И, точно испугавшись, что его главная мысль улетит, он подсел ближе к своему собеседнику, даже взялся рукой за полу его люстринового балахона и заговорил тише звуком, но быстрее.
– Где спасенье мужика? Коли не в какой-нибудь особой вере... знаете, такой, чтобы самую-то суть его забирала, - так я и ума не приложу, в чем? Только ведь у сектантов и есть еще мирская правда, крепость слову, стоят друг за друга. И в евангельских толках то же самое, и даже у изуверов раскольников, хотя и у них уже многое дрогнуло, особливо по здешним местам. Без запрета, без правила... знаете, вот как у татар, в алкоране, - не будет ничего держаться. А с нищетой да с пропойством что вы устроите? Сначала надо, чтобы копейка была на черный день, для своего и для мирского дела; а накопить ее можно только, когда закон есть твердый во всяком поступке и в каждом слове.
– Копейка!
– повторил со вздохом Борис Петрович, характерно наморщив одну бровь, и дернул бородку.
– Насмотрелся я, голубчик, на юге, в новороссийских степях, на скопидомство.
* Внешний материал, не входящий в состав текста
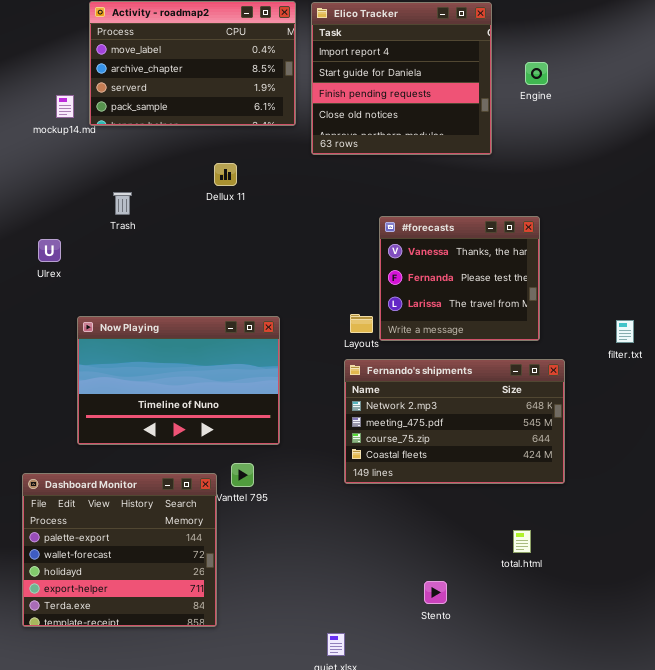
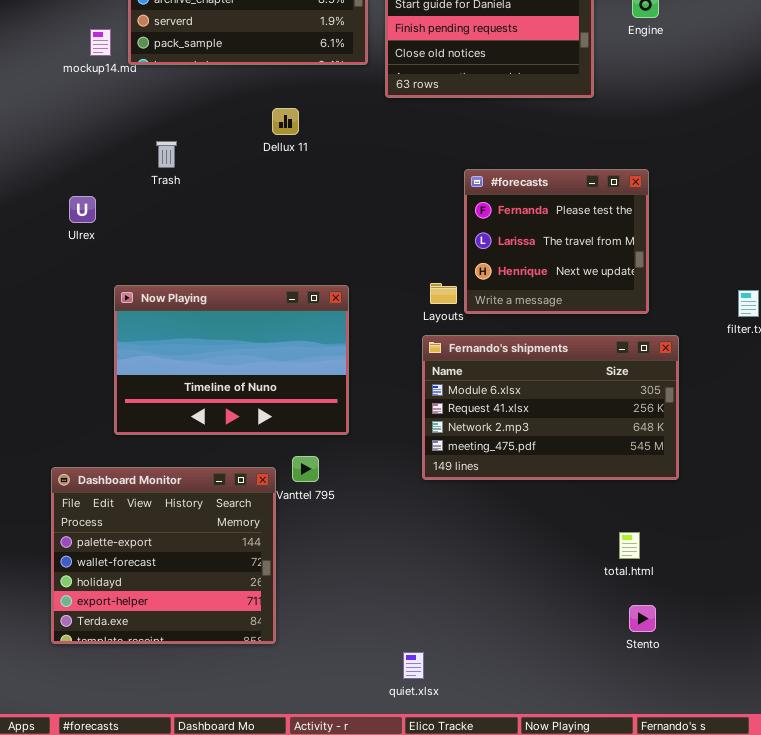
#forecasts: [379,216,540,341] -> [464,169,649,314], scrolled down 1 row
Fernando's shipments: [344,359,565,484] -> [422,335,679,480], scrolled up 2 rows
Stento: [424,581,447,604] -> [629,605,656,632], moved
И у сектантов, и у православных. Ломятся скирды, гумны-то - на целой десятине, везде паровые молотилки, жнеи! Хозяева-то идолы какие-то. Деньжищ! Хлеба! Овец!.. И все это мертвечина!
– Глаза писателя уныло и мечтательно смотрели вдаль, ища волнистого следа, который шел от парохода.
– У наших, у здешних, по крайней мере, на душе-то нет-нет да и заиграет что-то. Церквушку поставить. Лампадку засветить. Не зарылся, как те, идолы, в свою кубышку!